● **EXERCISE OBJECTIVE**
Below are some records; output all of them exactly.

(RECORDS FOR PROCESSING)

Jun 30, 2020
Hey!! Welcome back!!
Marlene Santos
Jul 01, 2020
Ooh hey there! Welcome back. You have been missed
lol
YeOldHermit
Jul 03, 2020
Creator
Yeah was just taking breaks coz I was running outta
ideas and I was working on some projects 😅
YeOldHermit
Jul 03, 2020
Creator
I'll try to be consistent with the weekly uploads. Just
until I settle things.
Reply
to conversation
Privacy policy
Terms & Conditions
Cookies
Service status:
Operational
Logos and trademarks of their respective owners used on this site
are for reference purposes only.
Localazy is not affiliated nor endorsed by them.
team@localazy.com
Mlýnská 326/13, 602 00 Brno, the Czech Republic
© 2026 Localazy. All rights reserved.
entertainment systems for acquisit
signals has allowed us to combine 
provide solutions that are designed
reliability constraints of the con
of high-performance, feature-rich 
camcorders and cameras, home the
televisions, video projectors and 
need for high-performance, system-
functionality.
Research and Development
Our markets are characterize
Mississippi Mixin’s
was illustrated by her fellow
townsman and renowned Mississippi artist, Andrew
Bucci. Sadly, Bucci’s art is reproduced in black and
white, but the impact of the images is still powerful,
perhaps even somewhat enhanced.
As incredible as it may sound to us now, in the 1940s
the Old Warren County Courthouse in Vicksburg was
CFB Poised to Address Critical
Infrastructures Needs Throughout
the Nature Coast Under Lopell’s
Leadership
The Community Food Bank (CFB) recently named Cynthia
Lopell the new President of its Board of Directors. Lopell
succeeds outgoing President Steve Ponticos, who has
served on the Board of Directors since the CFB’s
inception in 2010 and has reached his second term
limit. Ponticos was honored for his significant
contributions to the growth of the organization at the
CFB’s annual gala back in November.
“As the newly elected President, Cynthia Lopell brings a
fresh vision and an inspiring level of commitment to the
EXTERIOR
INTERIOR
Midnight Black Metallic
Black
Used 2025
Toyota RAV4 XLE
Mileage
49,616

(End RECORDS FOR PROCESSING)

● **TASK SOLUTION**
Jun 30, 2020
Hey!! Welcome back!!
Marlene Santos
Jul 01, 2020
Ooh hey there! Welcome back. You have been missed
lol
YeOldHermit
Jul 03, 2020
Creator
Yeah was just taking breaks coz I was running outta
ideas and I was working on some projects 😅
YeOldHermit
Jul 03, 2020
Creator
I'll try to be consistent with the weekly uploads. Just
until I settle things.
Reply
to conversation
Privacy policy
Terms & Conditions
Cookies
Service status:
Operational
Logos and trademarks of their respective owners used on this site
are for reference purposes only.
Localazy is not affiliated nor endorsed by them.
team@localazy.com
Mlýnská 326/13, 602 00 Brno, the Czech Republic
© 2026 Localazy. All rights reserved.
entertainment systems for acquisit
signals has allowed us to combine 
provide solutions that are designed
reliability constraints of the con
of high-performance, feature-rich 
camcorders and cameras, home the
televisions, video projectors and 
need for high-performance, system-
functionality.
Research and Development
Our markets are characterize
Mississippi Mixin’s
was illustrated by her fellow
townsman and renowned Mississippi artist, Andrew
Bucci. Sadly, Bucci’s art is reproduced in black and
white, but the impact of the images is still powerful,
perhaps even somewhat enhanced.
As incredible as it may sound to us now, in the 1940s
the Old Warren County Courthouse in Vicksburg was
CFB Poised to Address Critical
Infrastructures Needs Throughout
the Nature Coast Under Lopell’s
Leadership
The Community Food Bank (CFB) recently named Cynthia
Lopell the new President of its Board of Directors. Lopell
succeeds outgoing President Steve Ponticos, who has
served on the Board of Directors since the CFB’s
inception in 2010 and has reached his second term
limit. Ponticos was honored for his significant
contributions to the growth of the organization at the
CFB’s annual gala back in November.
“As the newly elected President, Cynthia Lopell brings a
fresh vision and an inspiring level of commitment to the
EXTERIOR
INTERIOR
Midnight Black Metallic
Black
Used 2025
Toyota RAV4 XLE
Mileage
49,616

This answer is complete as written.